Contacted yesterday for a reaction following the outburst of anger, two spokespinners for ST-SM claimed that this was ‘just a storm in a glass of Kinnie’. ‘For God’s sake,’ said a senior ST-SM representative, wagging a knowing finger (and several slices of pizza) in our direction, ‘don’t these stupid people realise that Jesus H’s insertion in the original poll was a bit of a piss-take.’ Asked whether everyone had got the joke, his comely female colleague raised an eyebrow (which seemed to be suspended in mid-air for an eternity) at us before gushing, ‘Listen, these people are equipped with an IQ barely above that of my pet dog, they can’t tell their Klima from their Kundera and, quite frankly, they’re a bunch of fundamentalist bigots. If they didn’t get the joke, tough!’
An official ST-SM statement claimed that the first poll was 'not terribly serious' while the second vote and several 'logical' letters to the editors of the Times of Malta slamming the choice of Christ 'upheld the democratic rights of our nation'. Quizzed as to whether the suckers who voted in the original poll should be reimbursed the cost of their 'bloody useless' sms messages, a government spokesman broke down into hysterical laughter. 'I'll buy them a packet of Panini, orrajt?' he chuckled.

Reliable sources have informed us that original drafts of the polling documents included the words ‘Ha, ha, ha’ and a smiley after Jesus H. Christ’s name and that in the subsequent poll, the symbol known universally as “The Maltese Cross” was followed by the sentence “this is the most logical, sane, natural, intelligent option. In fact, just tick the f****** box or we’ll rip your f****** feet off.’

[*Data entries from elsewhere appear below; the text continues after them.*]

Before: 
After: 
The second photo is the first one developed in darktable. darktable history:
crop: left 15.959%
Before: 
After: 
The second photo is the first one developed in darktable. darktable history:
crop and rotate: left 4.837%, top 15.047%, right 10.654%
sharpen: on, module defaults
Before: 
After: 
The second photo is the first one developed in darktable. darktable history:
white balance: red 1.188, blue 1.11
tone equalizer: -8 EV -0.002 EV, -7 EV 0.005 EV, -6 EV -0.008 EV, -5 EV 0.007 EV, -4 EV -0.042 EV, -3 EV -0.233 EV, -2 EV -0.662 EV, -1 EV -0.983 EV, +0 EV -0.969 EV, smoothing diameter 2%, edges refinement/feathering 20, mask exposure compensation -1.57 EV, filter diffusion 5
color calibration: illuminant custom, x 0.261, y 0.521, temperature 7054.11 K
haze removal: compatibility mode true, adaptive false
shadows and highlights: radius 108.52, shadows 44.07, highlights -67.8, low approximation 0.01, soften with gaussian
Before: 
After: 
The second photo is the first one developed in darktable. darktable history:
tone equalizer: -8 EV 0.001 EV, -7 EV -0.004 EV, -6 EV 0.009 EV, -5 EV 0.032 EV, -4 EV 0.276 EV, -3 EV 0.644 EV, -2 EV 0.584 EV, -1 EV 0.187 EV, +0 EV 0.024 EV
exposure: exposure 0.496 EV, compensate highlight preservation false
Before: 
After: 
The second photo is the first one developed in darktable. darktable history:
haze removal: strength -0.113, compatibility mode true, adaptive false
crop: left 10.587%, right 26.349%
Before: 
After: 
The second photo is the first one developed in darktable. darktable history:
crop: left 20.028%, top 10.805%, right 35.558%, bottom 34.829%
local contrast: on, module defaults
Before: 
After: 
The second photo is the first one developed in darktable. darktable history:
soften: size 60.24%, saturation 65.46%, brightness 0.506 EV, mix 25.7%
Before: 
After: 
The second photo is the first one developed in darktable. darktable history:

When pressed for a comment, the man at the centre of the controversy – a likeable hippie character - smiled confidently before saying: ‘I’m not too bothered, you know. As long as I keep getting coverage in the highbrow press down here and the occasional en passant mention by government ministers, I’ll cope OK. I'm not David Beckham after all.'
Looking out across the sea from his Valletta hotel room he added pragmatically: ‘Besides, there’s George W and his one dollar bill so we’re in fantastic company, I’m sure you’ll agree.’